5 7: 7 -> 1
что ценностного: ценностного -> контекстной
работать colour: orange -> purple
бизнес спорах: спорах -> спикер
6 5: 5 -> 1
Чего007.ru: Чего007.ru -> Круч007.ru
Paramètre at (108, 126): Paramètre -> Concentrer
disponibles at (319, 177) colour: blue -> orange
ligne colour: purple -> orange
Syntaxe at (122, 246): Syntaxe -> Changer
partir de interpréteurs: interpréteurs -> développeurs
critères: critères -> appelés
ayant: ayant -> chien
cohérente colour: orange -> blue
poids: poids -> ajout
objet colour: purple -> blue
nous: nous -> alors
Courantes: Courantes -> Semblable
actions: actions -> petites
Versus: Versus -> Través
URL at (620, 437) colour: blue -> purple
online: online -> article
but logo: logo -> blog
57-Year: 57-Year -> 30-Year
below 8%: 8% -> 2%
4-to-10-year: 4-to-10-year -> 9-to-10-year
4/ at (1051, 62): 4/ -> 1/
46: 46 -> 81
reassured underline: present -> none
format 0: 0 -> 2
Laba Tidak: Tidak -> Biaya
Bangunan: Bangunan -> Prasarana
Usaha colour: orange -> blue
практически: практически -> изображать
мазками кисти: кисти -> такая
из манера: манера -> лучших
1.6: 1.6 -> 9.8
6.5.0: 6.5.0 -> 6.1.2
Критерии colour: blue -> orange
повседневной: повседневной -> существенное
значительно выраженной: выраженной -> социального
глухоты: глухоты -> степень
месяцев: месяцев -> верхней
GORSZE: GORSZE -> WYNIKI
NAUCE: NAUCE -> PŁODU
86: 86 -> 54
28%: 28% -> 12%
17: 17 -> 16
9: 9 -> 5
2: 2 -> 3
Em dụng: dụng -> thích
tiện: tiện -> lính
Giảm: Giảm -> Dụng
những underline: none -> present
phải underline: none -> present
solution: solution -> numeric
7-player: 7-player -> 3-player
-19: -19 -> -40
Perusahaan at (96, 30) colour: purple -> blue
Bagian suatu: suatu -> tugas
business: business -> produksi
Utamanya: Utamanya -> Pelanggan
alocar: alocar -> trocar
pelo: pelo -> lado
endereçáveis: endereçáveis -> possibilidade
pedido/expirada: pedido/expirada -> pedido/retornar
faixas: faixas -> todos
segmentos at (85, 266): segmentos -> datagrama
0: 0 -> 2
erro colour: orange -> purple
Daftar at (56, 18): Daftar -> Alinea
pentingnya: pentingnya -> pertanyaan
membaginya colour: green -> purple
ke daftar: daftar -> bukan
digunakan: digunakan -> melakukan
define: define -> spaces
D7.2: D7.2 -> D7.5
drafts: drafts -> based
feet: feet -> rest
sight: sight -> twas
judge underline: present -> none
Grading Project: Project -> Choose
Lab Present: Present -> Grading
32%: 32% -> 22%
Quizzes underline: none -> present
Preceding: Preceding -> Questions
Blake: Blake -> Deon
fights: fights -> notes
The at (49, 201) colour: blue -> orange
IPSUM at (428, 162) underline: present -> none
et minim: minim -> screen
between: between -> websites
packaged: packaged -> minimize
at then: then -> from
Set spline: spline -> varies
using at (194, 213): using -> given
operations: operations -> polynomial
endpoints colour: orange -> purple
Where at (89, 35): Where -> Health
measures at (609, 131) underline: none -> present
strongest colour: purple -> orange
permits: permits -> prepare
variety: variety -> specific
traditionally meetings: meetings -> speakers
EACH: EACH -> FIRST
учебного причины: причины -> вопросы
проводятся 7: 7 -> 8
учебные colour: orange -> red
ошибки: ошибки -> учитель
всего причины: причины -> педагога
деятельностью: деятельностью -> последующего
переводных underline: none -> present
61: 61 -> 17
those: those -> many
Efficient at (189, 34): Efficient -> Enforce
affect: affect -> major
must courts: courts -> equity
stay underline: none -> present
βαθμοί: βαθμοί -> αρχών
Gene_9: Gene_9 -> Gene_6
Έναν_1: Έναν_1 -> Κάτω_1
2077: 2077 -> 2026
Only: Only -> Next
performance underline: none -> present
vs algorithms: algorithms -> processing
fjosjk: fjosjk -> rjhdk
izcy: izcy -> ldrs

Problem: Quote every line of the data above word for word, in the original order and without omitting any line.

Finished answer:
5 7: 7 -> 1
что ценностного: ценностного -> контекстной
работать colour: orange -> purple
бизнес спорах: спорах -> спикер
6 5: 5 -> 1
Чего007.ru: Чего007.ru -> Круч007.ru
Paramètre at (108, 126): Paramètre -> Concentrer
disponibles at (319, 177) colour: blue -> orange
ligne colour: purple -> orange
Syntaxe at (122, 246): Syntaxe -> Changer
partir de interpréteurs: interpréteurs -> développeurs
critères: critères -> appelés
ayant: ayant -> chien
cohérente colour: orange -> blue
poids: poids -> ajout
objet colour: purple -> blue
nous: nous -> alors
Courantes: Courantes -> Semblable
actions: actions -> petites
Versus: Versus -> Través
URL at (620, 437) colour: blue -> purple
online: online -> article
but logo: logo -> blog
57-Year: 57-Year -> 30-Year
below 8%: 8% -> 2%
4-to-10-year: 4-to-10-year -> 9-to-10-year
4/ at (1051, 62): 4/ -> 1/
46: 46 -> 81
reassured underline: present -> none
format 0: 0 -> 2
Laba Tidak: Tidak -> Biaya
Bangunan: Bangunan -> Prasarana
Usaha colour: orange -> blue
практически: практически -> изображать
мазками кисти: кисти -> такая
из манера: манера -> лучших
1.6: 1.6 -> 9.8
6.5.0: 6.5.0 -> 6.1.2
Критерии colour: blue -> orange
повседневной: повседневной -> существенное
значительно выраженной: выраженной -> социального
глухоты: глухоты -> степень
месяцев: месяцев -> верхней
GORSZE: GORSZE -> WYNIKI
NAUCE: NAUCE -> PŁODU
86: 86 -> 54
28%: 28% -> 12%
17: 17 -> 16
9: 9 -> 5
2: 2 -> 3
Em dụng: dụng -> thích
tiện: tiện -> lính
Giảm: Giảm -> Dụng
những underline: none -> present
phải underline: none -> present
solution: solution -> numeric
7-player: 7-player -> 3-player
-19: -19 -> -40
Perusahaan at (96, 30) colour: purple -> blue
Bagian suatu: suatu -> tugas
business: business -> produksi
Utamanya: Utamanya -> Pelanggan
alocar: alocar -> trocar
pelo: pelo -> lado
endereçáveis: endereçáveis -> possibilidade
pedido/expirada: pedido/expirada -> pedido/retornar
faixas: faixas -> todos
segmentos at (85, 266): segmentos -> datagrama
0: 0 -> 2
erro colour: orange -> purple
Daftar at (56, 18): Daftar -> Alinea
pentingnya: pentingnya -> pertanyaan
membaginya colour: green -> purple
ke daftar: daftar -> bukan
digunakan: digunakan -> melakukan
define: define -> spaces
D7.2: D7.2 -> D7.5
drafts: drafts -> based
feet: feet -> rest
sight: sight -> twas
judge underline: present -> none
Grading Project: Project -> Choose
Lab Present: Present -> Grading
32%: 32% -> 22%
Quizzes underline: none -> present
Preceding: Preceding -> Questions
Blake: Blake -> Deon
fights: fights -> notes
The at (49, 201) colour: blue -> orange
IPSUM at (428, 162) underline: present -> none
et minim: minim -> screen
between: between -> websites
packaged: packaged -> minimize
at then: then -> from
Set spline: spline -> varies
using at (194, 213): using -> given
operations: operations -> polynomial
endpoints colour: orange -> purple
Where at (89, 35): Where -> Health
measures at (609, 131) underline: none -> present
strongest colour: purple -> orange
permits: permits -> prepare
variety: variety -> specific
traditionally meetings: meetings -> speakers
EACH: EACH -> FIRST
учебного причины: причины -> вопросы
проводятся 7: 7 -> 8
учебные colour: orange -> red
ошибки: ошибки -> учитель
всего причины: причины -> педагога
деятельностью: деятельностью -> последующего
переводных underline: none -> present
61: 61 -> 17
those: those -> many
Efficient at (189, 34): Efficient -> Enforce
affect: affect -> major
must courts: courts -> equity
stay underline: none -> present
βαθμοί: βαθμοί -> αρχών
Gene_9: Gene_9 -> Gene_6
Έναν_1: Έναν_1 -> Κάτω_1
2077: 2077 -> 2026
Only: Only -> Next
performance underline: none -> present
vs algorithms: algorithms -> processing
fjosjk: fjosjk -> rjhdk
izcy: izcy -> ldrs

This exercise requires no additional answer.